Task to complete. All of the data should be output character for character, except the pictures.

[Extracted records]
----

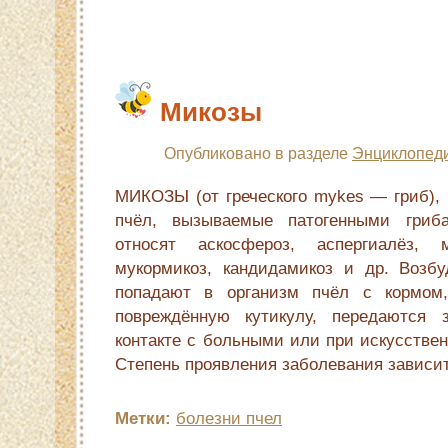
Микозы
Опубликовано в разделе
Энциклопеди
МИКОЗЫ (от греческого mykes — гриб),
пчёл, вызываемые патогенными гриб
относят аскосфероз, аспергиалёз, м
мукормикоз, кандидамикоз и др. Возбу
попадают в организм пчёл с кормом,
повреждённую кутикулу, передаются
контакте с больными или при искусстве
Степень проявления заболевания зависит
Метки:
болезни пчел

----

Solution.
Микозы
Опубликовано в разделе
Энциклопеди
МИКОЗЫ (от греческого mykes — гриб),
пчёл, вызываемые патогенными гриб
относят аскосфероз, аспергиалёз, м
мукормикоз, кандидамикоз и др. Возбу
попадают в организм пчёл с кормом,
повреждённую кутикулу, передаются
контакте с больными или при искусстве
Степень проявления заболевания зависит
Метки:
болезни пчел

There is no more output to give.